Ebenfalls 2018 wiesen Martin Hoffmann und Reinold Schmücker vom Philosophischen Seminar der Universität Münster im Jahrbuch für Recht und Ethik darauf hin, dass die Gutachter im Verfahren bevorteilt würden: sie haben bevorzugten Zugang zu neuen Forschungsergebnissen und können andere darin behindern, diese zu publizieren.

Im Verfahren wird zudem nicht nur über Veröffentlichungen entschieden, es wirkt sich auch auf die wissenschaftliche Qualifikation und Berufungsverfahren auf Lehrstühle aus. Veröffentlichungen in angesehenen Fachjournalen machen den Doktor und die Privatdozentin. Wer vorankommen will, braucht erst einmal eine ausreichende Publikationsliste in Journalen, die das Verfahren verwenden.

Fachjournale wählen aus

In absehbarer Zeit kann ohne die etablierten Fachjournale kaum Reputation entstehen. Und ohne sie ist es schwierig, wichtige, seriöse und innovative oder gar revolutionäre Arbeiten zu finden.

Wenn die Veröffentlichung auf dem Preprint-Server oder der offenen Publikationsplattform der Begutachtung vorausgeht, könnten die Verfahren der Anerkennung, Kritik und Korrektur transparent an die Diskussion dort anknüpfen.

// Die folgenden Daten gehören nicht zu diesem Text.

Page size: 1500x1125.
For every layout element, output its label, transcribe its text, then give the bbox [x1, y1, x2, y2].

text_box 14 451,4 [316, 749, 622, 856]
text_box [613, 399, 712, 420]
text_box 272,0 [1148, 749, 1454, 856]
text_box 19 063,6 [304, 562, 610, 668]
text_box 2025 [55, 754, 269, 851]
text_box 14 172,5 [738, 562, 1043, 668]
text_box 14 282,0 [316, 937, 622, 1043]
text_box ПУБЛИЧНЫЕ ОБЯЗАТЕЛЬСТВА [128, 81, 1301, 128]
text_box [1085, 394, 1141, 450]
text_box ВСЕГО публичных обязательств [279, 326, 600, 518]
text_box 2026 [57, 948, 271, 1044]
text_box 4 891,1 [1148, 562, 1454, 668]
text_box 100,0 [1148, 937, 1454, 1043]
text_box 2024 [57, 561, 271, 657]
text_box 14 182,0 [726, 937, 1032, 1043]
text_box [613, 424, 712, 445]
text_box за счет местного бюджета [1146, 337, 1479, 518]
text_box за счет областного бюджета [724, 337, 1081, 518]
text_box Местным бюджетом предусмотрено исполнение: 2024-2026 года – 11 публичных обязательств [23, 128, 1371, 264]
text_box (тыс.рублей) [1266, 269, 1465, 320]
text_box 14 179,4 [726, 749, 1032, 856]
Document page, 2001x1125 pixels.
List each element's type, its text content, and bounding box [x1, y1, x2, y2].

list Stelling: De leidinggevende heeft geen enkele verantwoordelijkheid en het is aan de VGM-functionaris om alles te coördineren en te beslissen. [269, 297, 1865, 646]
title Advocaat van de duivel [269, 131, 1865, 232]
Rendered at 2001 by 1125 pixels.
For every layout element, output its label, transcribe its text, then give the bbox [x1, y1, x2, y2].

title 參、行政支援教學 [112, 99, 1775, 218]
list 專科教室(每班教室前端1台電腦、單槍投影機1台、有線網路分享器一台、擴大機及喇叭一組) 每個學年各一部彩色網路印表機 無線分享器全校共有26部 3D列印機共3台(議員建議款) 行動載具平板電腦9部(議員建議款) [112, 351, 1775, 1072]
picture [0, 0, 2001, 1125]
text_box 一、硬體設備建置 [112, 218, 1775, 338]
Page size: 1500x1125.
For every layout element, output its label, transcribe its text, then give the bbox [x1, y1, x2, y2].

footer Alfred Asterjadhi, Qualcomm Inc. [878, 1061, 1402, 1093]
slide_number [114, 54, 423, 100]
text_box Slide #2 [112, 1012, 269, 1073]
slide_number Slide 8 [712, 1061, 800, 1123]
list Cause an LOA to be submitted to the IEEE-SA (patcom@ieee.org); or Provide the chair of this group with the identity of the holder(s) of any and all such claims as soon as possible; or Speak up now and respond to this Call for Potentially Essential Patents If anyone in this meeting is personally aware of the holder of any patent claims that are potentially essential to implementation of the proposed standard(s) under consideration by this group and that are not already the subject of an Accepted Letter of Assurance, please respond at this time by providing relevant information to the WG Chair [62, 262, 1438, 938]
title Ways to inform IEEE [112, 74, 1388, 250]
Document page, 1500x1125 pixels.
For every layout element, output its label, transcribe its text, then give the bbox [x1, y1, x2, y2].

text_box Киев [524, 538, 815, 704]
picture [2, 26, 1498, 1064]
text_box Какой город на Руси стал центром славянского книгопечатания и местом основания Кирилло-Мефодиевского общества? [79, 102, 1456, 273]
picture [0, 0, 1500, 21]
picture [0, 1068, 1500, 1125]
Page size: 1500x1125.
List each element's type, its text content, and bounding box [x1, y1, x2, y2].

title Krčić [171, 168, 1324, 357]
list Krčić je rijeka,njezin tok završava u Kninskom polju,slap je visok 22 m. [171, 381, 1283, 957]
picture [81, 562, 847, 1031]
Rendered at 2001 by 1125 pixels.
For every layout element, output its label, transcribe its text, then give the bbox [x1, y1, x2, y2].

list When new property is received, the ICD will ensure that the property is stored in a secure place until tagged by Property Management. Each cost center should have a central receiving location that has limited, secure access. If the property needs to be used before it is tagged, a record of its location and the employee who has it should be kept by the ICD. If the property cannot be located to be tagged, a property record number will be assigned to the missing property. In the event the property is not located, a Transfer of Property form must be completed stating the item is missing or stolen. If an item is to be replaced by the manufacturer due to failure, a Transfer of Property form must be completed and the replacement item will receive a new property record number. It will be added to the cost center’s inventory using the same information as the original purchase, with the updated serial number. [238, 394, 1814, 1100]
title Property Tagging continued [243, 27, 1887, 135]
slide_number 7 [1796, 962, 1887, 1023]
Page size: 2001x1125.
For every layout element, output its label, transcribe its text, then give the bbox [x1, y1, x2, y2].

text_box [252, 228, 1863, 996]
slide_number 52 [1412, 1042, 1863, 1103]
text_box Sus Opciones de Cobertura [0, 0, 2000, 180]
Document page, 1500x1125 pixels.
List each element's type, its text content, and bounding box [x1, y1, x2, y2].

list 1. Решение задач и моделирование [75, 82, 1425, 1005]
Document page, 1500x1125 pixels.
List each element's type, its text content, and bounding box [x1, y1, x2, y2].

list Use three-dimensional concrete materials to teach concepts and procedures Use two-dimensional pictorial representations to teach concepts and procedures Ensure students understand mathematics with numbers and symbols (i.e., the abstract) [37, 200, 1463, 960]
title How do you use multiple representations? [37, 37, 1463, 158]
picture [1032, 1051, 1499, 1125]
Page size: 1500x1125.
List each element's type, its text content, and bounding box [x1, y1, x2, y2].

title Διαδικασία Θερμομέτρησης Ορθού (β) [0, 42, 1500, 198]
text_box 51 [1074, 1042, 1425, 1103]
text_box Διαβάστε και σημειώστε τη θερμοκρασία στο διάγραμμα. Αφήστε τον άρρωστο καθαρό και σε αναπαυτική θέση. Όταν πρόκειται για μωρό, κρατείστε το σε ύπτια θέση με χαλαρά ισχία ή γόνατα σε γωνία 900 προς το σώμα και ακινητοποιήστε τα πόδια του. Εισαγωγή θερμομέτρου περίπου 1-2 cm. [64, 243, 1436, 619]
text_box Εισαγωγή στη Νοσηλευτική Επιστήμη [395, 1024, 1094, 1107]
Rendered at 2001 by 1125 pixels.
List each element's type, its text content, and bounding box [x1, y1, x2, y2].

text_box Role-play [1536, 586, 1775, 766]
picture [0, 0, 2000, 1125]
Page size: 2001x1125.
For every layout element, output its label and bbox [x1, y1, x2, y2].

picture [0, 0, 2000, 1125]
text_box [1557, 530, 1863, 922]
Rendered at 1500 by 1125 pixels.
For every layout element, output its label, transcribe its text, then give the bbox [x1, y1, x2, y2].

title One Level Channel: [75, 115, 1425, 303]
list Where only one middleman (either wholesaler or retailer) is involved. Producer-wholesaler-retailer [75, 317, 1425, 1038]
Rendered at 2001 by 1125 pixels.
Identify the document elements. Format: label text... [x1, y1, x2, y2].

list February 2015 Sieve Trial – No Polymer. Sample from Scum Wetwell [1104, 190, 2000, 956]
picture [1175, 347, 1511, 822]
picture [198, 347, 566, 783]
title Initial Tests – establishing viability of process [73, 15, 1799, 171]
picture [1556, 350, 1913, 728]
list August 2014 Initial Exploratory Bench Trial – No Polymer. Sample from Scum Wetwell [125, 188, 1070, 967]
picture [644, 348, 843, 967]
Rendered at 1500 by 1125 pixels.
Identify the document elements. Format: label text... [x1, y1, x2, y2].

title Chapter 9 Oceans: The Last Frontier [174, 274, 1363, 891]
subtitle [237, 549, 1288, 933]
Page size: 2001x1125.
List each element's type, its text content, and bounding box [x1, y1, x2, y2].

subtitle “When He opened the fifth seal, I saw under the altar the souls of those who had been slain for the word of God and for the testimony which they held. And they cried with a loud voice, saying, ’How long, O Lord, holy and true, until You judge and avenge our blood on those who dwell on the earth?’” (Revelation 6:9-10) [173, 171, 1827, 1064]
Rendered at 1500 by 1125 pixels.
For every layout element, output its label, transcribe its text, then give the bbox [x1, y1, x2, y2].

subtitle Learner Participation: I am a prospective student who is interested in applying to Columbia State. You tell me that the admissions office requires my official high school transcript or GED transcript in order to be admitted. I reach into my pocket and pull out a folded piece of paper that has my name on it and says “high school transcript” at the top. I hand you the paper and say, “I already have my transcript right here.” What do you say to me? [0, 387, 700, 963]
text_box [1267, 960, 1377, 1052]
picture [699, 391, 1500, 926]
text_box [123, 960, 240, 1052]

Fachjournale müssten ihre Rolle neu bestimmen: Statt die Qualitätssicherung zu organisieren, könnten sie gut geprüfte und inhaltlich wertvolle Studien auswählen. Herausgeber und Beiräte, die selbst aktive Wissenschaftler sind und ihr Feld überblicken, würden lediglich den erreichten Stand prüfen anstatt viel beschäftigte Forschende zu beauftragen und ihren Gutachten hinterherzulaufen.

Das träge Peer-Review-Verfahren durch einen solchen vor allem digitalen Prozess zu ersetzen könnte den Wissenschaften neuen Schwung verleihen – den wir brauchen, um den Herausforderungen der Gegenwart wie der Corona-Pandemie begegnen zu können.